» **Required action**: Update the material below by replacing "lens line" with "intrinsics line" and leaving every other part unchanged. Omit the pictures from your answer.

» **Material for the task**:
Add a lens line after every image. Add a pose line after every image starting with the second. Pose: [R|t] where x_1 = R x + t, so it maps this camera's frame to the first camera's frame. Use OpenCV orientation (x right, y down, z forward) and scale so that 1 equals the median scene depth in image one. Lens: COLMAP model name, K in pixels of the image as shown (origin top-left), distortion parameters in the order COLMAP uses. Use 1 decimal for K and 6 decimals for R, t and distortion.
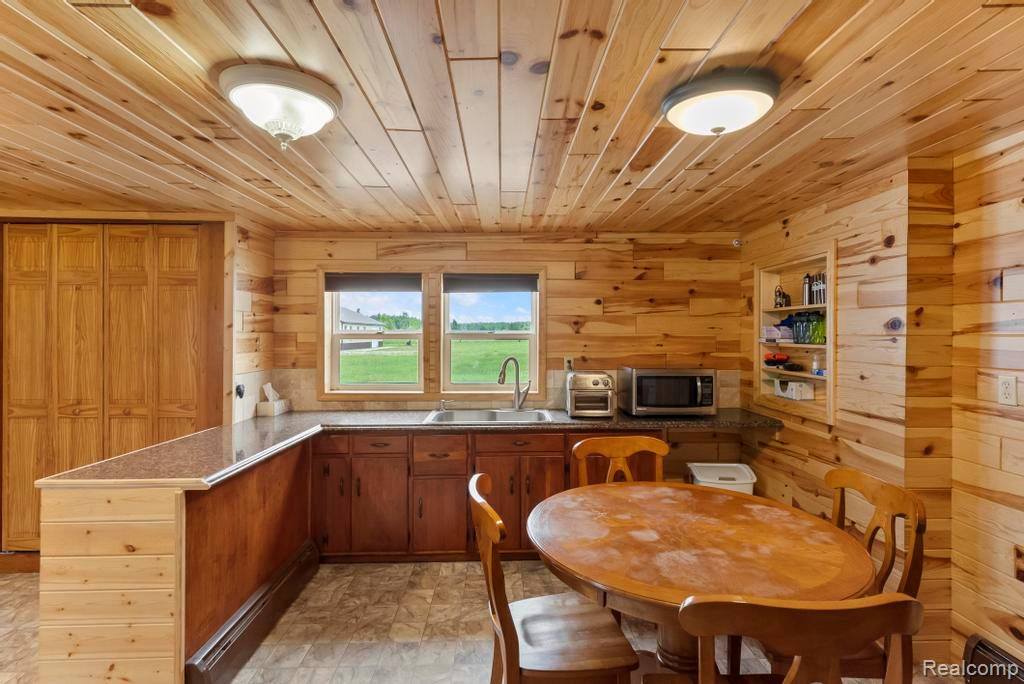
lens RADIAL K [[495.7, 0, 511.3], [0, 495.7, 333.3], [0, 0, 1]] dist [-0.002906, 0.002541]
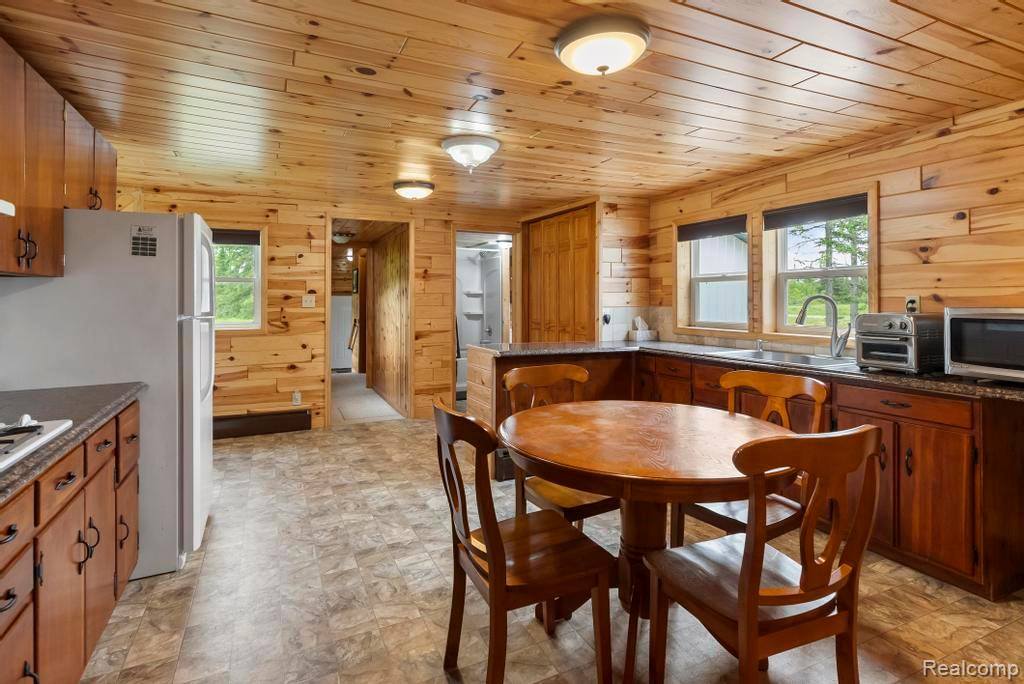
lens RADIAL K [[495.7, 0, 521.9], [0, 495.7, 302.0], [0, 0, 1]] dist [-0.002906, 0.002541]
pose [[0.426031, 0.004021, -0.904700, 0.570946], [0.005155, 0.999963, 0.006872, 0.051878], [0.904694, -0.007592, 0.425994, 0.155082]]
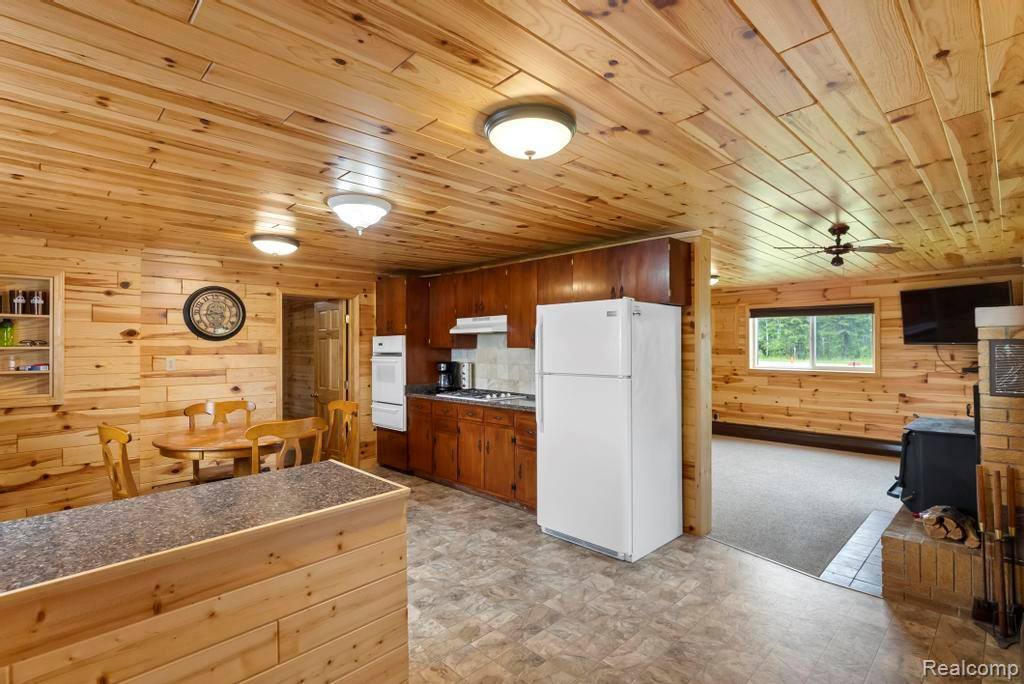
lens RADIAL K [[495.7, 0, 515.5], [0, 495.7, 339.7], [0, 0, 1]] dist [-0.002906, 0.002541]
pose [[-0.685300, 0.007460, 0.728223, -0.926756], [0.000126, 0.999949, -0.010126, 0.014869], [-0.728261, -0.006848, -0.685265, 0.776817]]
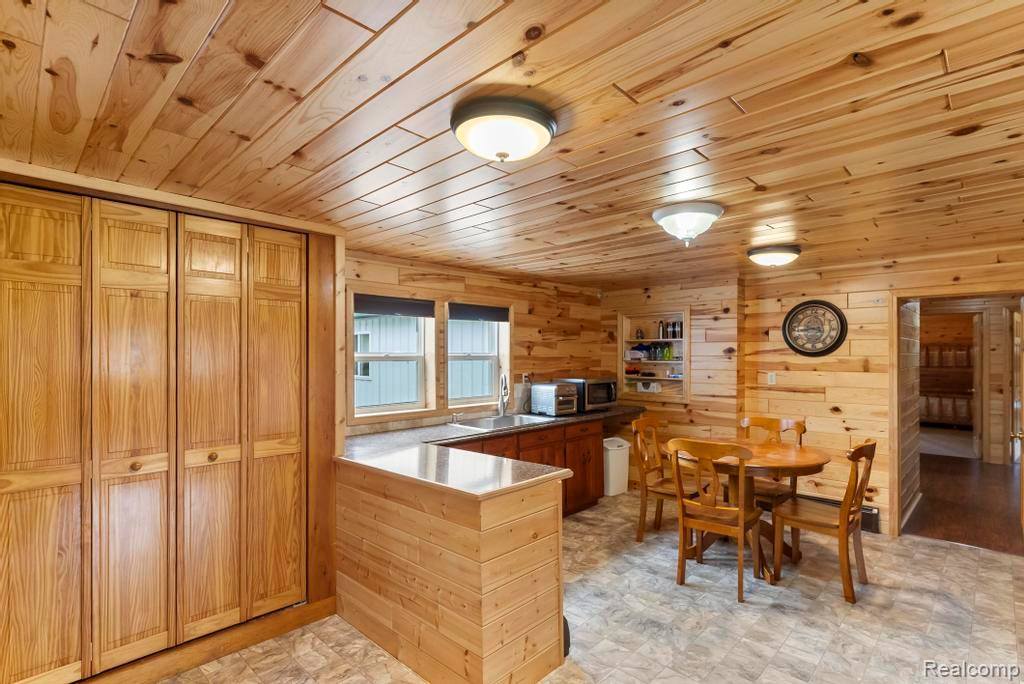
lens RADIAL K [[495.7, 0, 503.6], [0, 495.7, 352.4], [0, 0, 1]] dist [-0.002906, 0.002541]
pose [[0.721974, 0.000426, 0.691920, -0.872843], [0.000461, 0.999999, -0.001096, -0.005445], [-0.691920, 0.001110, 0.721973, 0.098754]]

» **Answer to this exercise**:
Add a intrinsics line after every image. Add a pose line after every image starting with the second. Pose: [R|t] where x_1 = R x + t, so it maps this camera's frame to the first camera's frame. Use OpenCV orientation (x right, y down, z forward) and scale so that 1 equals the median scene depth in image one. Lens: COLMAP model name, K in pixels of the image as shown (origin top-left), distortion parameters in the order COLMAP uses. Use 1 decimal for K and 6 decimals for R, t and distortion.
lens RADIAL K [[495.7, 0, 511.3], [0, 495.7, 333.3], [0, 0, 1]] dist [-0.002906, 0.002541]
lens RADIAL K [[495.7, 0, 521.9], [0, 495.7, 302.0], [0, 0, 1]] dist [-0.002906, 0.002541]
pose [[0.426031, 0.004021, -0.904700, 0.570946], [0.005155, 0.999963, 0.006872, 0.051878], [0.904694, -0.007592, 0.425994, 0.155082]]
lens RADIAL K [[495.7, 0, 515.5], [0, 495.7, 339.7], [0, 0, 1]] dist [-0.002906, 0.002541]
pose [[-0.685300, 0.007460, 0.728223, -0.926756], [0.000126, 0.999949, -0.010126, 0.014869], [-0.728261, -0.006848, -0.685265, 0.776817]]
lens RADIAL K [[495.7, 0, 503.6], [0, 495.7, 352.4], [0, 0, 1]] dist [-0.002906, 0.002541]
pose [[0.721974, 0.000426, 0.691920, -0.872843], [0.000461, 0.999999, -0.001096, -0.005445], [-0.691920, 0.001110, 0.721973, 0.098754]]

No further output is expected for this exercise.